***** Material for this task *****

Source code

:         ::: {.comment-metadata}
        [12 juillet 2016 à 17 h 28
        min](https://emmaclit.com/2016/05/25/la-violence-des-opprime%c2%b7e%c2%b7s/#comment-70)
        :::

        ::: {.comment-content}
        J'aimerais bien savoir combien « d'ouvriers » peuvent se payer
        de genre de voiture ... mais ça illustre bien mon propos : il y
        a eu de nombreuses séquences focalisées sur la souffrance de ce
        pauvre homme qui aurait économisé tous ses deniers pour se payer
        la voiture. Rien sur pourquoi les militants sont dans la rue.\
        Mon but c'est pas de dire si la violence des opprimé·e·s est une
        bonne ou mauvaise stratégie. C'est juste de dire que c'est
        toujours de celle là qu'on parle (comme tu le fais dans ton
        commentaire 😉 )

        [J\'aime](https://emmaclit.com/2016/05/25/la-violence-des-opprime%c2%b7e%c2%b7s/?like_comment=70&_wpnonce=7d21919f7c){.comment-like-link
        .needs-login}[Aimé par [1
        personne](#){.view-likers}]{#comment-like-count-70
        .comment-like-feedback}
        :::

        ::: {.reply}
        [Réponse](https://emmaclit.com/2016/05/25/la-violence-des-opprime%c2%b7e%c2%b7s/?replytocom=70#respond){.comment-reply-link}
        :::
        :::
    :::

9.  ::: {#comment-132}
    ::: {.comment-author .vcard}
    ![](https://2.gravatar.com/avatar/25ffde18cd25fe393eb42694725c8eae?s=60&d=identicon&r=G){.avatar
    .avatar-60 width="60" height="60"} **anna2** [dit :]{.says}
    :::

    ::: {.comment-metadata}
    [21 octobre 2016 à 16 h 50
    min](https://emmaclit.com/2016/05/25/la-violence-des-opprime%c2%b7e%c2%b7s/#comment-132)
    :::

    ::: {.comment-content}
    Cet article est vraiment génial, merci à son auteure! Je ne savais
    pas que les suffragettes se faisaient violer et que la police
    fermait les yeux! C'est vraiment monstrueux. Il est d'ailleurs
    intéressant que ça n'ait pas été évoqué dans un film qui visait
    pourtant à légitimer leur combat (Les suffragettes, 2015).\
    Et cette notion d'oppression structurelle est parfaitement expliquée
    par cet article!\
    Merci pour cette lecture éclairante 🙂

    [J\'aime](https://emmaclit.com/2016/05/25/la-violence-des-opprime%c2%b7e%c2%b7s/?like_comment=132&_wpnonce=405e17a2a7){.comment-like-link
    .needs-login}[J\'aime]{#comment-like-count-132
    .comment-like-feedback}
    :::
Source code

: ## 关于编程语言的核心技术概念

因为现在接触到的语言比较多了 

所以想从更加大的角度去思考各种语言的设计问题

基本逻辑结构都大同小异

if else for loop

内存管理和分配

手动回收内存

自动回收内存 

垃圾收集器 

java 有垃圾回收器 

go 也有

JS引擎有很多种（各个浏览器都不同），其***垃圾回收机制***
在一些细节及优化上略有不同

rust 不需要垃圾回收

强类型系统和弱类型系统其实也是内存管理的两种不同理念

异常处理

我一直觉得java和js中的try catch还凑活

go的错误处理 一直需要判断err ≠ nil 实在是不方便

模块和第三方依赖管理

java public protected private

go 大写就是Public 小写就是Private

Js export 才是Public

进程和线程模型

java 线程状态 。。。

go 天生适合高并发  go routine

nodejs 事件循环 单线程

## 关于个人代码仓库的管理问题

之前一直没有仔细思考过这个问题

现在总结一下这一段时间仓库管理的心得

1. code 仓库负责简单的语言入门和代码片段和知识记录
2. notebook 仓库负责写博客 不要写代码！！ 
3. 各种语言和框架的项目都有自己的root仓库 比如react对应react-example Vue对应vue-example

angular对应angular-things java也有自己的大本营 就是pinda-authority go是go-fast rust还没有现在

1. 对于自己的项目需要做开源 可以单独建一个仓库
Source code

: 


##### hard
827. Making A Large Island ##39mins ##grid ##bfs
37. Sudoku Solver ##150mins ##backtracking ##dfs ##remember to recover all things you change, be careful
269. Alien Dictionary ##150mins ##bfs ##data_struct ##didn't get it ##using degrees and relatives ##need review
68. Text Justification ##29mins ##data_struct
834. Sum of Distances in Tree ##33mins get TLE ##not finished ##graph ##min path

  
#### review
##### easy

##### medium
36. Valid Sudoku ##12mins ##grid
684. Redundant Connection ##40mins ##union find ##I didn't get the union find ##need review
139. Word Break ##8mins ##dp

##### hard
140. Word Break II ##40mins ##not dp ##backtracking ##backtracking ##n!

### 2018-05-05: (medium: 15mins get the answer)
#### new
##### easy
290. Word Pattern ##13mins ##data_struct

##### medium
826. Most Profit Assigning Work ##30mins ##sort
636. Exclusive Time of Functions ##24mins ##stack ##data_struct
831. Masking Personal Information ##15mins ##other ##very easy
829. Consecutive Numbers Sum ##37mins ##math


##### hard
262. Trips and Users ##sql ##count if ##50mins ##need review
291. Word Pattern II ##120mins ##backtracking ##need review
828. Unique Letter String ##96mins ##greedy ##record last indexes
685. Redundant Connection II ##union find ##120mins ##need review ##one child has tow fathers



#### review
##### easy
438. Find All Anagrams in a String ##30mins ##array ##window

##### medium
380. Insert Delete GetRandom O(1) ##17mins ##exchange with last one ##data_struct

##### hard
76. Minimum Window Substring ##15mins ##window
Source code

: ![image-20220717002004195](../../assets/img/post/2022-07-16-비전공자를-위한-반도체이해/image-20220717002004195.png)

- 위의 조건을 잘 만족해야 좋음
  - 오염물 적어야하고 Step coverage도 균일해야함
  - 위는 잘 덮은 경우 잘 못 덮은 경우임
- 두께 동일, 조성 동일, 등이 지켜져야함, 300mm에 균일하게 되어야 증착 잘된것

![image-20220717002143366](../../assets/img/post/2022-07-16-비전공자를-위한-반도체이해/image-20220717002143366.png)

*****

Among the entries above, how many lines hold the string "login"? Answer with the number only.

2